◆ Reading passage:
• • • • • • •

Video game designers write the blueprints for computer games. They decide the mission, theme, and rules of play. They write a document which fully explains what will happen in the game.

Most video games are developed by teams of workers. Usually there is a lead programmer and a lead designer. In addition there are artists, musicians, and a lot of programmers. The lead designer develops the overall concept and feel of the game. Depending on the game, the lead designer develops a story line or rules. For example, a game with characters and a goal needs a story line. It determines how the characters get to the goal and what happens to them along the way.

One of the main tasks of the lead designer is to produce a "design document." In addition to the story line, this document contains charts, graphs, and sketches. The purpose of the document is to explain the vision of the game in detail. This way the programmers and artists know exactly what their tasks are. The lead designer is unlikely to create all of the art or design samples in the document. Instead the designer generally assigns this work to other game designers called level designers. These designers work on their assigned projects and meet with the lead designer to discuss their work. In the end, the design document can be hundreds of pages long. Surprised by all this writing? Most people are. Of course designers also spend a lot of time evaluating games as they develop

Designers need excellent writing skills...While designers don't need programming skills, they do need to understand technology. Often designers need to figure out how to solve a situation where the parts of the program are in conflict. For example, loading certain graphics may slow the game too much. Designers need good analytical skills to understand and solve these types of problems--after conferring with their coworkers. In addition, designers need to be flexible. Sometimes they need to change the story or design as flaws are discovered.

Specific Work Activities

The following list of occupational tasks is specific to video game designers.
Create design documents. Map out key themes, plots, characters, and settings.
Test ideas by writing short scripts, narratives, and sketching storyboards.
Train and assign tasks to game programmers, animators, musicians, and testers.
Coordinate video game testing in order to evaluate games as they are being developed.
Write user manuals for game testers.
Edit and add features to video games as needed.
[i left some of it out as it does not apply]

Common Work Activities

Video game designers perform the following tasks. These tasks are common to many occupations.

Think creatively.
Get information needed to do the job.
Use computers.
Develop goals and strategies.
Establish and maintain relationships.
Communicate with supervisors, peers, or subordinates.
Make decisions and solve problems.
Organize, plan, and prioritize work.
Provide information or drawings about devices, equipment, or structures.

• • • • • • •

◆ Dataset entries:
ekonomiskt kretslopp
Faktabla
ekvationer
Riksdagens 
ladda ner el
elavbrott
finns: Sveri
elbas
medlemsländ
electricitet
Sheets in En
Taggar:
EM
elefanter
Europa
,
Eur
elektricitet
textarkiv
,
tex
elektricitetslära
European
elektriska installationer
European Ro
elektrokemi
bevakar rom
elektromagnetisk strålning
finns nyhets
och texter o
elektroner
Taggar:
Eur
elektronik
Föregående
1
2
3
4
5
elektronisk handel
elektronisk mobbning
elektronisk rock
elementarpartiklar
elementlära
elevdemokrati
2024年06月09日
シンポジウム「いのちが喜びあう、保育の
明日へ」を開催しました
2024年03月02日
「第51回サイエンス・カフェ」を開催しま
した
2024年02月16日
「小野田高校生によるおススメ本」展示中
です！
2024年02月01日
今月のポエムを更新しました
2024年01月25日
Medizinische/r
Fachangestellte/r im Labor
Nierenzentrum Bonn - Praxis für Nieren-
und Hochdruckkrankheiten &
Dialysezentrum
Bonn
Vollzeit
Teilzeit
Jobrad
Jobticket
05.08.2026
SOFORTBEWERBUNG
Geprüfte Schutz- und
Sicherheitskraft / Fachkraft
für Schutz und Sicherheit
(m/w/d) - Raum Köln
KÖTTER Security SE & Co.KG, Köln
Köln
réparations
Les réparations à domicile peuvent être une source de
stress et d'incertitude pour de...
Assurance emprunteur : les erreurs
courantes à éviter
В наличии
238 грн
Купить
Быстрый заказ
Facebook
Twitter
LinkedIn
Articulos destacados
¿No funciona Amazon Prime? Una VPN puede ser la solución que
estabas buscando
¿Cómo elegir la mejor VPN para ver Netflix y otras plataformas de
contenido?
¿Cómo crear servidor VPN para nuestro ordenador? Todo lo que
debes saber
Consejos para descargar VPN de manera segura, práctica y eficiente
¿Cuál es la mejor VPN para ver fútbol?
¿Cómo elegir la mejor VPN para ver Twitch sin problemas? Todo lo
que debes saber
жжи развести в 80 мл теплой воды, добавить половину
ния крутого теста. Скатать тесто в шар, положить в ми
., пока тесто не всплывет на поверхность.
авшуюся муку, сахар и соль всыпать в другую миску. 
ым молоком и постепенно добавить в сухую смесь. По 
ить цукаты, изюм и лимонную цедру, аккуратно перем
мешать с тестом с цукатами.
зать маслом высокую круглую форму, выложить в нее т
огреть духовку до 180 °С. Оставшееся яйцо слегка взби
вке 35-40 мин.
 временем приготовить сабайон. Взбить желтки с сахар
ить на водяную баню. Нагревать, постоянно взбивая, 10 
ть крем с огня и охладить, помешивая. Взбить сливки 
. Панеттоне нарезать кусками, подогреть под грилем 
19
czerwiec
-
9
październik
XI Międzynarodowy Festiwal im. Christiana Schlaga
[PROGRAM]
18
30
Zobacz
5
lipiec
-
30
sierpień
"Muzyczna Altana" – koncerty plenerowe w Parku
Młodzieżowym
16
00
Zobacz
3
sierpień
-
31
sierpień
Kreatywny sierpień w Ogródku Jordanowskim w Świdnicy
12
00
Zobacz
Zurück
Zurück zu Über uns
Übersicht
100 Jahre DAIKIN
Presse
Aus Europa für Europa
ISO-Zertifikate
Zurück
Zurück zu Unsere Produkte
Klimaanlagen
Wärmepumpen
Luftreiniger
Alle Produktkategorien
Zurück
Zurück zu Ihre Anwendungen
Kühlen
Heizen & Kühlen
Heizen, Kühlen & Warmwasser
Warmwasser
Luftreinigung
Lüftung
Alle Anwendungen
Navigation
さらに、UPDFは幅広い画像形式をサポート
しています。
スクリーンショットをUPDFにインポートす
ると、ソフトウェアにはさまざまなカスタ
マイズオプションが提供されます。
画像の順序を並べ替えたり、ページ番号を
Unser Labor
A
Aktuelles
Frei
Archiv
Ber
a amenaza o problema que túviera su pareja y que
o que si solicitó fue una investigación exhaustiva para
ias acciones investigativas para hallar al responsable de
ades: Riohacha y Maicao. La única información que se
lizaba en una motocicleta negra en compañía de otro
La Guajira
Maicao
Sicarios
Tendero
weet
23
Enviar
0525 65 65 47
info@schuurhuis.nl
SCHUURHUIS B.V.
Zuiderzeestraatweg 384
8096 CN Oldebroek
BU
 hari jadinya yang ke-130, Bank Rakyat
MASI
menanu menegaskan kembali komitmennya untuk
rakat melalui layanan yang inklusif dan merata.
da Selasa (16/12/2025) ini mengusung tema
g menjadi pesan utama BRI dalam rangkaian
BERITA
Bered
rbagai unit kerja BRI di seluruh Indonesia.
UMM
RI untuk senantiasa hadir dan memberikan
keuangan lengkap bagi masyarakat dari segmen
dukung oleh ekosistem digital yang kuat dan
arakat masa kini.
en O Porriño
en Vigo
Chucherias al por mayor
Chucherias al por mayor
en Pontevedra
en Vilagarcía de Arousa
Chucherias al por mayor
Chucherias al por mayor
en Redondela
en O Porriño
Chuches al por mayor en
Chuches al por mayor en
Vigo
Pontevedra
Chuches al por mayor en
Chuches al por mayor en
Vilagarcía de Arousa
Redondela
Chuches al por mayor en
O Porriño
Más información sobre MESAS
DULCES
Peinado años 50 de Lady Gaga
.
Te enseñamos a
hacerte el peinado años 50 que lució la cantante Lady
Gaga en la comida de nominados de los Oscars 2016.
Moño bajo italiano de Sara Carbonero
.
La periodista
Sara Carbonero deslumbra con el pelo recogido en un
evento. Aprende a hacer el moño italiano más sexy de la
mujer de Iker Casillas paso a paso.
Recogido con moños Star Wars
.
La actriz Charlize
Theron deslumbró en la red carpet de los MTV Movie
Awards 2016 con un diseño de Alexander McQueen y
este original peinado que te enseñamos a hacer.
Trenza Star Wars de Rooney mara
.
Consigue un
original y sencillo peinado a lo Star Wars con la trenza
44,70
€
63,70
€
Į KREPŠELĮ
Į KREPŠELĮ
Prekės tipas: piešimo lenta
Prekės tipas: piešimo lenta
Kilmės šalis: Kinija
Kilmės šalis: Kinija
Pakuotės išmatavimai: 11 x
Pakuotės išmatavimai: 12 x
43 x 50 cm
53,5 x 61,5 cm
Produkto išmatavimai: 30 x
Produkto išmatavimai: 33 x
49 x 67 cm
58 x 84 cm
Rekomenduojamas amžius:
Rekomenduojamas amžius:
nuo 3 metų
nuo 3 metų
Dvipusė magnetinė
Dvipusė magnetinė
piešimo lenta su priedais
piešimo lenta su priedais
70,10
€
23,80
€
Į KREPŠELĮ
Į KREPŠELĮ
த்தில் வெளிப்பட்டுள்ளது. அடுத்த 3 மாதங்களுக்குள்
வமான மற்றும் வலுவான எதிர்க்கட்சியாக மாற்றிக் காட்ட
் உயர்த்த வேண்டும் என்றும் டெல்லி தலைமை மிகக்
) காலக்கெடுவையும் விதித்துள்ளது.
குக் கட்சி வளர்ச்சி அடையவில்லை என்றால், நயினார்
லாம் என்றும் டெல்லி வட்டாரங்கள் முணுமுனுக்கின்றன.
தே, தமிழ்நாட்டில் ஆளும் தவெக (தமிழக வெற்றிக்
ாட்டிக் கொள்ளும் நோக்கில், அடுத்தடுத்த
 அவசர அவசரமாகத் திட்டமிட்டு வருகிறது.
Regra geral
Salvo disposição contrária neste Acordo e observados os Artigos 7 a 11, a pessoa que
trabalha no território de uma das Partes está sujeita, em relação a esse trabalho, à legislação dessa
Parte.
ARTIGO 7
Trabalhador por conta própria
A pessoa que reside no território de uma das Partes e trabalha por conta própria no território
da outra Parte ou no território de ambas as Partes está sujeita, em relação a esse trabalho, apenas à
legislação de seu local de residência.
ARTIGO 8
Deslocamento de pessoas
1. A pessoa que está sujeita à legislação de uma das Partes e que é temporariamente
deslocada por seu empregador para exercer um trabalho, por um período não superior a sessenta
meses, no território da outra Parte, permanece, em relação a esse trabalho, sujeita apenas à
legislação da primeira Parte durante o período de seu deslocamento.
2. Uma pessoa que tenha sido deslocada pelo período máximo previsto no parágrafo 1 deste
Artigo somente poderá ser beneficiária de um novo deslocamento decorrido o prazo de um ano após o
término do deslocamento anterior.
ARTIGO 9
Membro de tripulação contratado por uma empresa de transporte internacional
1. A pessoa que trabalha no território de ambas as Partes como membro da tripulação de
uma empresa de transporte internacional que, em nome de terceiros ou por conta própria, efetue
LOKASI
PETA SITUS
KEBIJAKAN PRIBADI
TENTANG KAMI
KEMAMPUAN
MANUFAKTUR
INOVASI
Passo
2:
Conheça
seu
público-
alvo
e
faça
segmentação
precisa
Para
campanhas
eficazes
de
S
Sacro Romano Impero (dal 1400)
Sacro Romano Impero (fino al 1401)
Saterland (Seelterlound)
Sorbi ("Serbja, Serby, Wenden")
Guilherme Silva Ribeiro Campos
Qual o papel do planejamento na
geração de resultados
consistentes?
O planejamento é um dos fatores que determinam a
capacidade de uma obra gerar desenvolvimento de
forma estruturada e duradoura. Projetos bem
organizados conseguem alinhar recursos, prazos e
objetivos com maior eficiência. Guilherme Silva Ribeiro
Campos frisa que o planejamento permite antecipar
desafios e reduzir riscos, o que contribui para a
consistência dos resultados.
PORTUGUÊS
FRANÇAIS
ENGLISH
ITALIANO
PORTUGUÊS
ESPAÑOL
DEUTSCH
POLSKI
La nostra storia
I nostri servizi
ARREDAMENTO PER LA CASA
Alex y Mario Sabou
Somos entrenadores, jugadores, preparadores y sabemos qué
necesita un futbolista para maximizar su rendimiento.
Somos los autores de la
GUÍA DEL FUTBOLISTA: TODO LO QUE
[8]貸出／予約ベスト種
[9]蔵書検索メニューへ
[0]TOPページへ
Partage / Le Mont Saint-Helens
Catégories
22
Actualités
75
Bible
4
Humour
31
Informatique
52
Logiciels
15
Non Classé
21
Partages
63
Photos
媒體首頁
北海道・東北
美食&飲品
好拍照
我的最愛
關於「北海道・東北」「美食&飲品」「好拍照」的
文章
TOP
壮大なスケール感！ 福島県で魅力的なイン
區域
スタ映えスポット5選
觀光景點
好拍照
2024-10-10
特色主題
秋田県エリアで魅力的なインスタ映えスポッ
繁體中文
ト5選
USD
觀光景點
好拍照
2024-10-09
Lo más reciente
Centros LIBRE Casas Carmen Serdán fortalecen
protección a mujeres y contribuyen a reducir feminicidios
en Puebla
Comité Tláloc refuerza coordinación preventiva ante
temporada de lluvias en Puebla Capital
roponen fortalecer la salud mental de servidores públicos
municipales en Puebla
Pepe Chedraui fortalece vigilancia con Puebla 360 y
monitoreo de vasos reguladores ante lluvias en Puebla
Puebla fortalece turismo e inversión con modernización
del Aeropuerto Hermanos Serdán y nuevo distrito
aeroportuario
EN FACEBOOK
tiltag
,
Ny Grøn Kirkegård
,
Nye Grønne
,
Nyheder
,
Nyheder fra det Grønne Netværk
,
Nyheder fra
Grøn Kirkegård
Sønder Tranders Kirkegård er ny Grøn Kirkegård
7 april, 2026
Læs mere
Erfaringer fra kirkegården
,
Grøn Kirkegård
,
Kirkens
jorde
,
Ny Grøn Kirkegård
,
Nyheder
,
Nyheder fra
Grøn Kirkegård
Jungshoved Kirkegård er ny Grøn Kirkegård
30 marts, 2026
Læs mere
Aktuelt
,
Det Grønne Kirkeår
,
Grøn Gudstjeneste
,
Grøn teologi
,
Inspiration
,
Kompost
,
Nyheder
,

• • • • • • •

◆ Required tasks:
a – Using the passage about video game designers, explain in one to three sentences why the lead designer's design document lays out the vision of the game in detail.
b – Give a continuation of the passage about video game designers, starting after its final line.

◆ Task responses:
a – The design document explains the game's vision in detail so that the programmers and artists know exactly what their tasks are.

b –
Judge the value of objects, services, or people.
Communicate with people from outside the organization.
Explain the meaning of information to others.
Develop and build teams.
Identify objects, actions, and events.
Process information.
Update and use job-related knowledge.
[left some out since it does not apply, and some in that may not apply-not sure]

And lastly

Skills and Abilities

Video game designers need to:


Listen to programmers and creative staff, understand, and ask questions.
Read and understand work-related materials.
Express ideas clearly when speaking or writing.
Reason and Problem Solve

Think of original, unusual, or creative ways to solve problems.
Analyze ideas and use logic to determine their strengths and weaknesses.
Think of new ideas about a topic.
Judge the costs and benefits of a possible action.
Understand new information or materials by studying and working with them.
Use Math and Science

Use math skills to solve problems.
Manage Oneself, People, Time, and Things

Manage the time of self and others.
Check how well one is learning or doing something.
Decide how to spend money to get the work done and keep track of how the money was used.
Motivate, develop, and direct people as they work.
Obtain needed equipment, facilities, and materials and oversee their use.
Work with People

Be aware of others' reactions and change behavior in relation to them.
Solve problems by bringing others together to discuss differences.
Persuade others to approach things differently.
Use several methods to learn or teach new things.
Look for ways to help people.
Work with Things

Analyze needs and requirements when designing games.
Determine the tools and equipment needed to do a job.
Test and inspect video games. Evaluate quality or performance.
Perceive and Visualize

Identify a pattern (a figure, object, word, or sound) that is hidden in distracting material.
Quickly and accurately compare letters, numbers, objects, pictures, or patterns.
Imagine how something will look if it is moved around or its parts are rearranged.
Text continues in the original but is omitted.